[Entrées de données enregistrées]

--

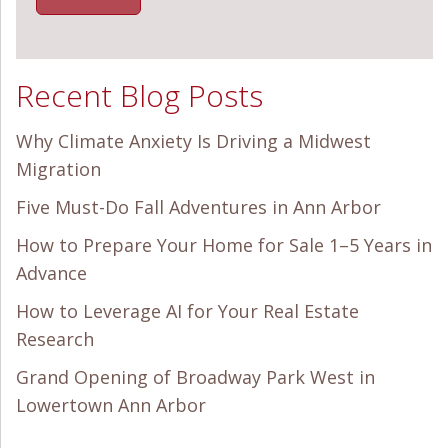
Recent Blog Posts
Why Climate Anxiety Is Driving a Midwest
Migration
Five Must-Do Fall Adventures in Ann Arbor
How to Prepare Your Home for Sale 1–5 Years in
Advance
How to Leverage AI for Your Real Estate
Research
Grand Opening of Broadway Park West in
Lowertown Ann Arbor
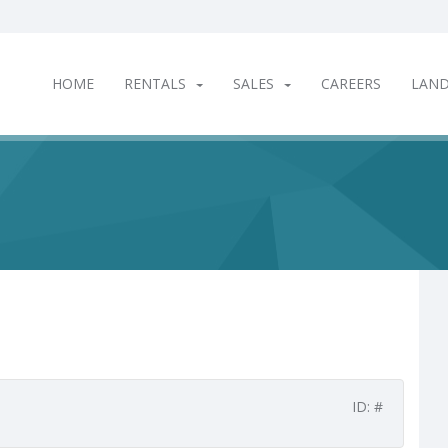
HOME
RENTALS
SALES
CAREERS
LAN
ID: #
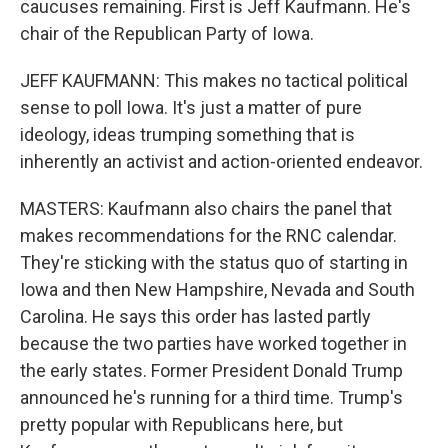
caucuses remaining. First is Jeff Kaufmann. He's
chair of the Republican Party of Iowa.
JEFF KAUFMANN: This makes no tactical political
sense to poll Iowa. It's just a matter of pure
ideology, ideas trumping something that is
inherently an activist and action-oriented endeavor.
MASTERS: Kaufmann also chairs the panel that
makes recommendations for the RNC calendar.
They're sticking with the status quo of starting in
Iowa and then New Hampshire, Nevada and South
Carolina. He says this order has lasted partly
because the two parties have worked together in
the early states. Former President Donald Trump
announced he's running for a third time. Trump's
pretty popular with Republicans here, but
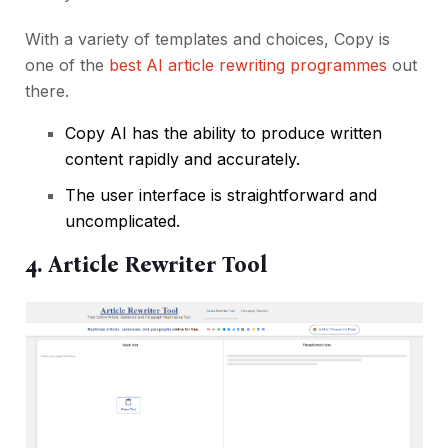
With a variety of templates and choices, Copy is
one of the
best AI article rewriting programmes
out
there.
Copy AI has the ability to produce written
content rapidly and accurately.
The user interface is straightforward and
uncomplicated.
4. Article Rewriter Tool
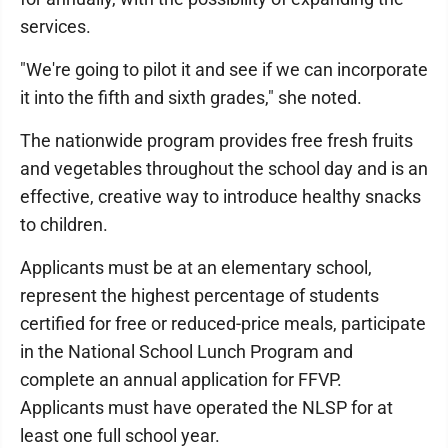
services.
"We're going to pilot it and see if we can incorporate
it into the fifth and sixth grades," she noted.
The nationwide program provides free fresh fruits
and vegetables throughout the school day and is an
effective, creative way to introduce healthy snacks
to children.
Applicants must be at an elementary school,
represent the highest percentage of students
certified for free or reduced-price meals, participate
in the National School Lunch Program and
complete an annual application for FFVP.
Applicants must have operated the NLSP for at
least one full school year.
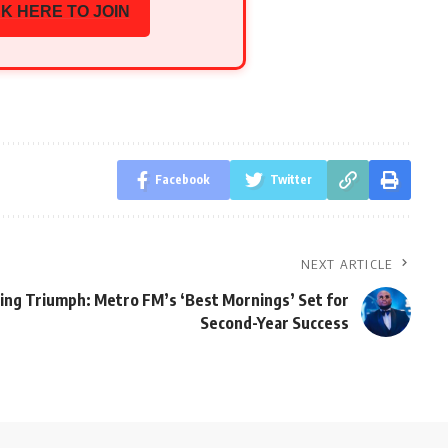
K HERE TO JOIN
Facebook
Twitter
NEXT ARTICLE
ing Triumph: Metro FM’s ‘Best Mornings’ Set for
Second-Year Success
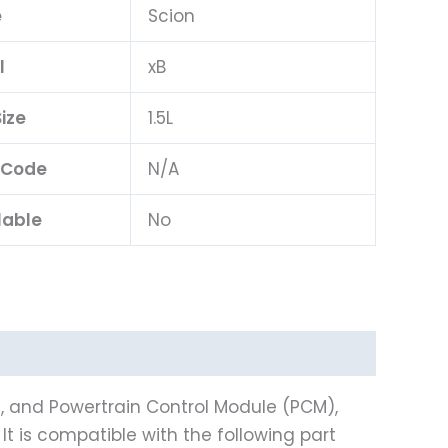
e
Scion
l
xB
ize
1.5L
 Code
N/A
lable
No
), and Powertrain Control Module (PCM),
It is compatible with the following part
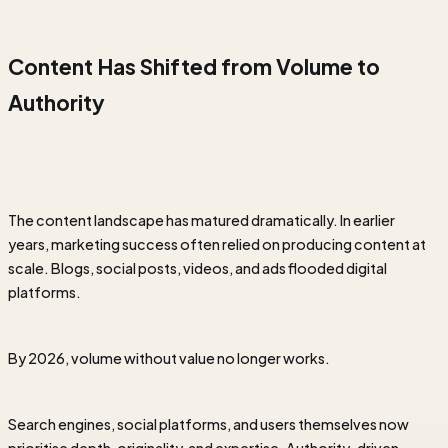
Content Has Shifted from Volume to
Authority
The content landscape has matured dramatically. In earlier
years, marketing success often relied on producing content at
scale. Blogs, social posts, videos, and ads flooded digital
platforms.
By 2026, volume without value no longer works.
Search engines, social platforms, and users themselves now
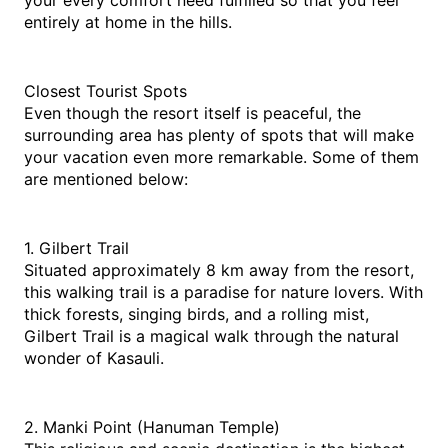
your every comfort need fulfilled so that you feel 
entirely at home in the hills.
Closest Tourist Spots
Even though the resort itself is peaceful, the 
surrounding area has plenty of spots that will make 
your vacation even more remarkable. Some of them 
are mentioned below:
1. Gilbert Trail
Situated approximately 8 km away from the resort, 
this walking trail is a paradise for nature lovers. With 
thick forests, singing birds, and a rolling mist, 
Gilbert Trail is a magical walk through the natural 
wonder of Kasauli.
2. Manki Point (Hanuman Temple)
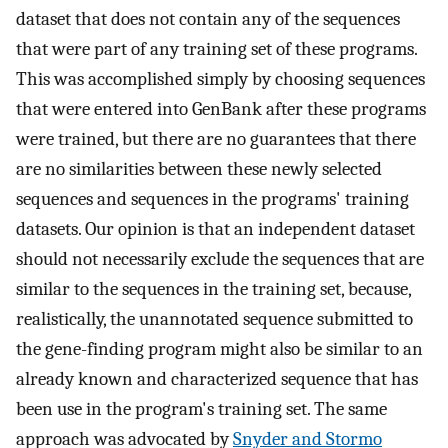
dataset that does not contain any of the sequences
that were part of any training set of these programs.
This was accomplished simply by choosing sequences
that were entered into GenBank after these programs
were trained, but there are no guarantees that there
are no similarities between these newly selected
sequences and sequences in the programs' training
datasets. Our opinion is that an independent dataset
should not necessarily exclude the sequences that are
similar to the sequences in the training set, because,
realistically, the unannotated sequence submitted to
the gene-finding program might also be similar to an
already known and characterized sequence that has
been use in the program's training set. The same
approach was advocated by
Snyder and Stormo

--

Reproduisez à l'identique toutes les lignes des données ci-dessus, en omettant les images.

**Corrigé**
Recent Blog Posts
Why Climate Anxiety Is Driving a Midwest
Migration
Five Must-Do Fall Adventures in Ann Arbor
How to Prepare Your Home for Sale 1–5 Years in
Advance
How to Leverage AI for Your Real Estate
Research
Grand Opening of Broadway Park West in
Lowertown Ann Arbor
HOME
RENTALS
SALES
CAREERS
LAN
ID: #
caucuses remaining. First is Jeff Kaufmann. He's
chair of the Republican Party of Iowa.
JEFF KAUFMANN: This makes no tactical political
sense to poll Iowa. It's just a matter of pure
ideology, ideas trumping something that is
inherently an activist and action-oriented endeavor.
MASTERS: Kaufmann also chairs the panel that
makes recommendations for the RNC calendar.
They're sticking with the status quo of starting in
Iowa and then New Hampshire, Nevada and South
Carolina. He says this order has lasted partly
because the two parties have worked together in
the early states. Former President Donald Trump
announced he's running for a third time. Trump's
pretty popular with Republicans here, but
With a variety of templates and choices, Copy is
one of the
best AI article rewriting programmes
out
there.
Copy AI has the ability to produce written
content rapidly and accurately.
The user interface is straightforward and
uncomplicated.
4. Article Rewriter Tool
services.
"We're going to pilot it and see if we can incorporate
it into the fifth and sixth grades," she noted.
The nationwide program provides free fresh fruits
and vegetables throughout the school day and is an
effective, creative way to introduce healthy snacks
to children.
Applicants must be at an elementary school,
represent the highest percentage of students
certified for free or reduced-price meals, participate
in the National School Lunch Program and
complete an annual application for FFVP.
Applicants must have operated the NLSP for at
least one full school year.
K HERE TO JOIN
Facebook
Twitter
NEXT ARTICLE
ing Triumph: Metro FM’s ‘Best Mornings’ Set for
Second-Year Success
e
Scion
l
xB
ize
1.5L
 Code
N/A
lable
No
), and Powertrain Control Module (PCM),
It is compatible with the following part
Content Has Shifted from Volume to
Authority
The content landscape has matured dramatically. In earlier
years, marketing success often relied on producing content at
scale. Blogs, social posts, videos, and ads flooded digital
platforms.
By 2026, volume without value no longer works.
Search engines, social platforms, and users themselves now
your every comfort need fulfilled so that you feel 
entirely at home in the hills.
Closest Tourist Spots
Even though the resort itself is peaceful, the 
surrounding area has plenty of spots that will make 
your vacation even more remarkable. Some of them 
are mentioned below:
1. Gilbert Trail
Situated approximately 8 km away from the resort, 
this walking trail is a paradise for nature lovers. With 
thick forests, singing birds, and a rolling mist, 
Gilbert Trail is a magical walk through the natural 
wonder of Kasauli.
2. Manki Point (Hanuman Temple)
dataset that does not contain any of the sequences
that were part of any training set of these programs.
This was accomplished simply by choosing sequences
that were entered into GenBank after these programs
were trained, but there are no guarantees that there
are no similarities between these newly selected
sequences and sequences in the programs' training
datasets. Our opinion is that an independent dataset
should not necessarily exclude the sequences that are
similar to the sequences in the training set, because,
realistically, the unannotated sequence submitted to
the gene-finding program might also be similar to an
already known and characterized sequence that has
been use in the program's training set. The same
approach was advocated by
Snyder and Stormo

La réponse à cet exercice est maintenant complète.